Marianna Aprile: “Writer e fumettisti, intellettuali a pieno titolo”

Foto di Maurizio Galimberti
di SARA SPIMPOLO

URBINO – Che spazio hanno i media tradizionali nel 2022? Chi sono gli intellettuali oggi? Ha ancora senso investire sulla carta? Abbiamo posto alcune di queste domande a Marianna Aprile, giornalista, caporedattrice di Oggi e conduttrice di programmi su Rai Radio 1 e La7, che sarà ospite al Festival del giornalismo culturale domenica 9 ottobre. Per Aprile se il giornale di carta è ancora necessario, “perché ha un controllo maggiore del web su quello che stampa”, per sopravvivere ha però bisogno di reinventarsi.

“Non perché la carta debba morire – chiarisce – ma perché nel futuro avrà un’altra funzione e una diversa fruizione. Basti pensare che le edicole stanno scomparendo. La sfida del momento è riuscire a prendere il brand che rappresenta un giornale cartaceo ed espanderlo su altre piattaforme. È quello che sta cercando di fare anche il mio giornale, che sta presentando un grande rilancio del digitale”.

Targetizzare i contenuti: il mio papa e il Post

Evolversi, quindi, e in qualche modo specializzarsi. “La mia opinione è che oggi abbia senso investire in nuovi giornali cartacei solo se si individua un pubblico specifico cui rivolgersi. Mi viene in mente l’esempio della rivista Il mio papa, edita da Mondadori, che nacque dal niente quando fu eletto papa Francesco, intuendo l’esistenza di un potenziale lettore che volesse sapere chi fosse questo nuovo papa. Era una rivista pop, quasi di costume. Hanno fatto un azzardo ed è riuscito”.

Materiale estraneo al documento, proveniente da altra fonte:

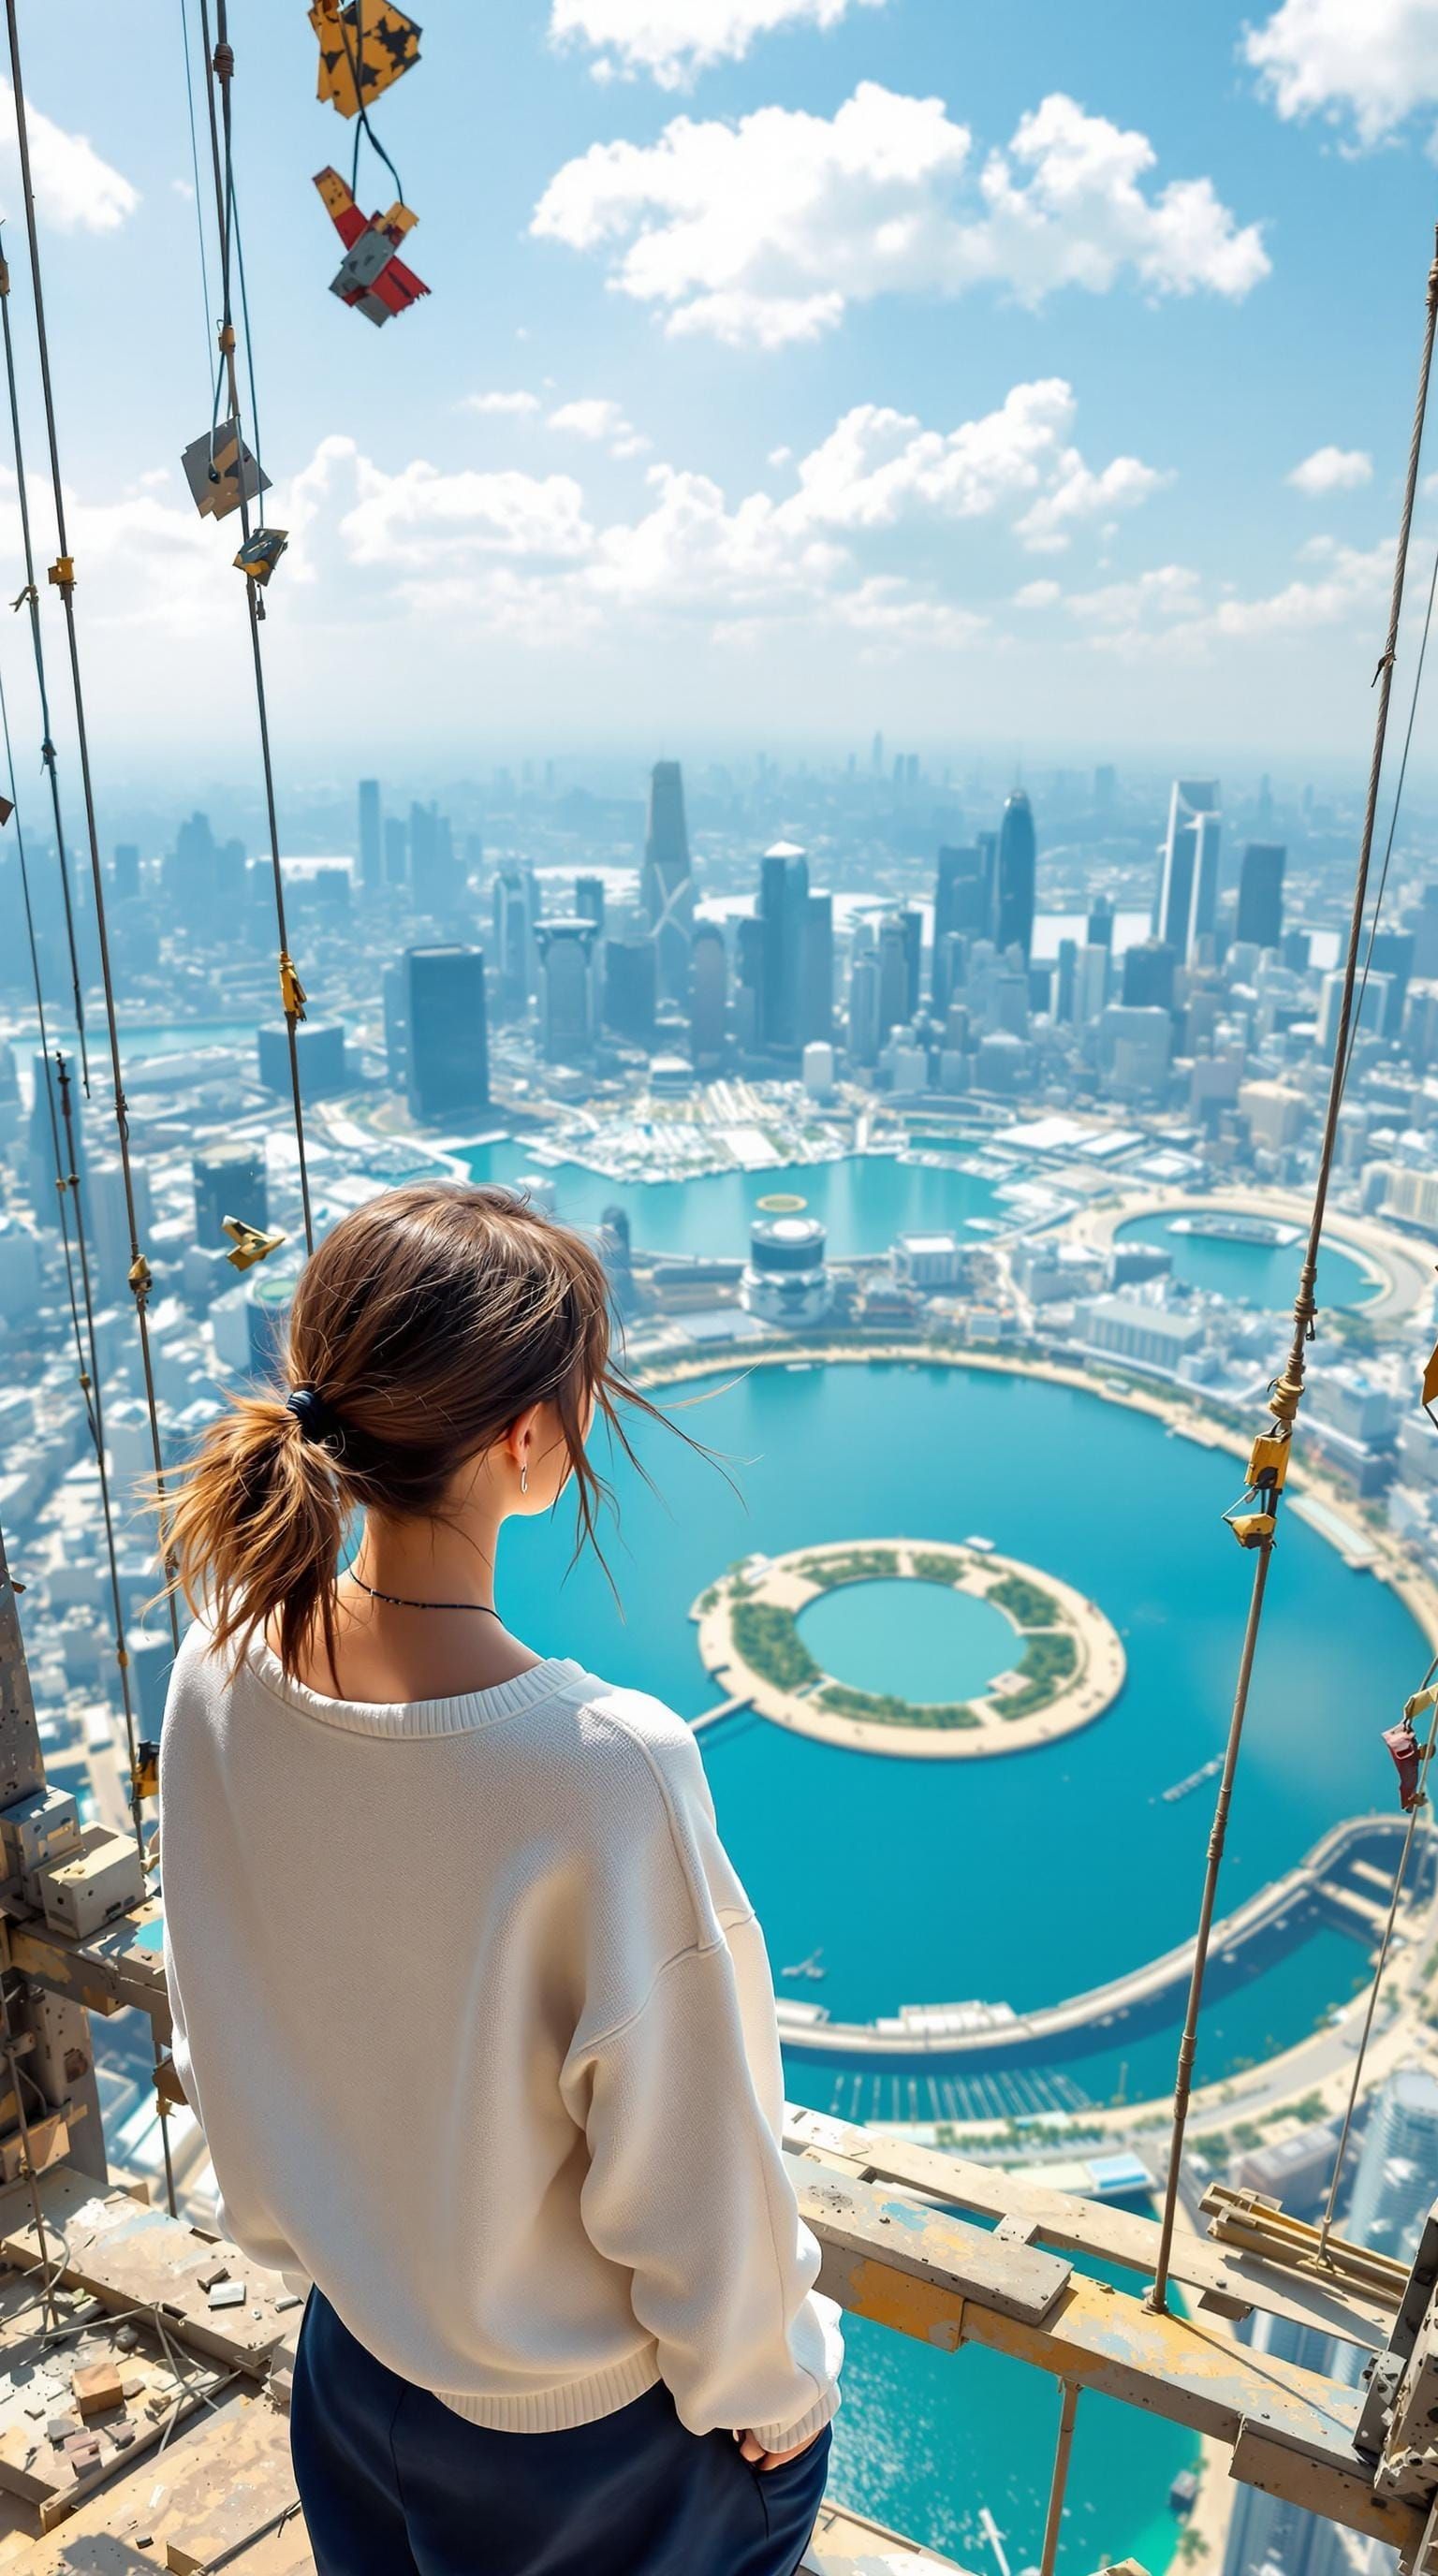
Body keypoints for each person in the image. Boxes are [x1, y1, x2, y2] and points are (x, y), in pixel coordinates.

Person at [157, 1181, 842, 2576]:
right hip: (575, 2450)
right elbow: (698, 2176)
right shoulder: (601, 1768)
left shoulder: (219, 1663)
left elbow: (213, 2001)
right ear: (528, 1438)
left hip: (352, 2367)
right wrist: (774, 2391)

“Un altro esempio – continua Aprile – è quello del Post. Con le sue “cose spiegate bene” (che poi è diventato anche il titolo della loro rivista cartacea) hanno individuato un tipo di giornalismo che non esisteva impostato così. Non ti do la breaking news, magari arrivo un po’ dopo, ma la notizia te la spiego bene. E funziona”.

Un lavoro in previsione

“Un ripensamento dei contenuti dei quotidiani – prosegue – è in corso già da qualche anno, alla luce del fatto che le breaking news oramai arrivano dai social e dal web. Sul giornale del giorno dopo sei obbligato a non limitarti alla notizia, ma dare un taglio di approfondimento. E, soprattutto se sei un settimanale, devi avere la capacità di intuire cosa rimarrà vero nel tempo. È un lavoro nel limite del possibile in previsione”.

E se accade che l’informazione prenda parte nel dibattito pubblico, e non si limiti solo a raccontarlo, “da una parte è un fallimento, ma non senza soluzione. Anche se non c’è più chi compra tre o quattro giornali la mattina, le diverse idee entrano in circolo comunque e contribuiscono alla formazione del pensiero critico”.

Da Zerocalcare a Tvboy: l’intellettuale che non spiega, ma interroga

Se l’intellettuale nel Novecento per Aprile era il “grande vecchio” che faceva lezione, oggi è colui che interroga. “È la persona che ti dice: ehi, c’è questo tema. Ti ci eri mai soffermato? Qual è la tua opinione in merito? Intellettuale è un fumetto di Zerocalcare (che non a caso è stato appellato come ‘L’ultimo intellettuale’ da una copertina de l’Espresso nel 2020), intellettuale è un murale di Tvboy. È chi ti impone un ragionamento nel flusso inesauribile d’informazione cui sei sottoposto”.

Ancora tutti maschi

Il circolo degli intellettuali, però, nel Novecento come nel 2022, è ancora composto da soli uomini. “Perché sono tutti maschi dappertutto. Celebriamo Samantha Cristoforetti non solo perché è brava, ma anche perché è l’unica. L’impressione è che opinioni e idee femminili siano ancora molto poco rappresentate. Ma nel momento in cui ti imponi, a parità di competenze, di cercare equilibrio tra donne e uomini, ti accorgi che le donne non c’erano non perché non erano competenti, ma perché non venivano prese in considerazione”.

Investire nelle foto di Cartier-Bresson si può

Resta però una nota di speranza. “Per quello che vedo, lo spazio per la cultura nell’informazione rimane. Le foto di Cartier-Bresson costano di più di quelle di Totti e Blasi, ma se hai le spalle larghe e la voglia di investirci, lo spazio per il giornalismo culturale c’è”.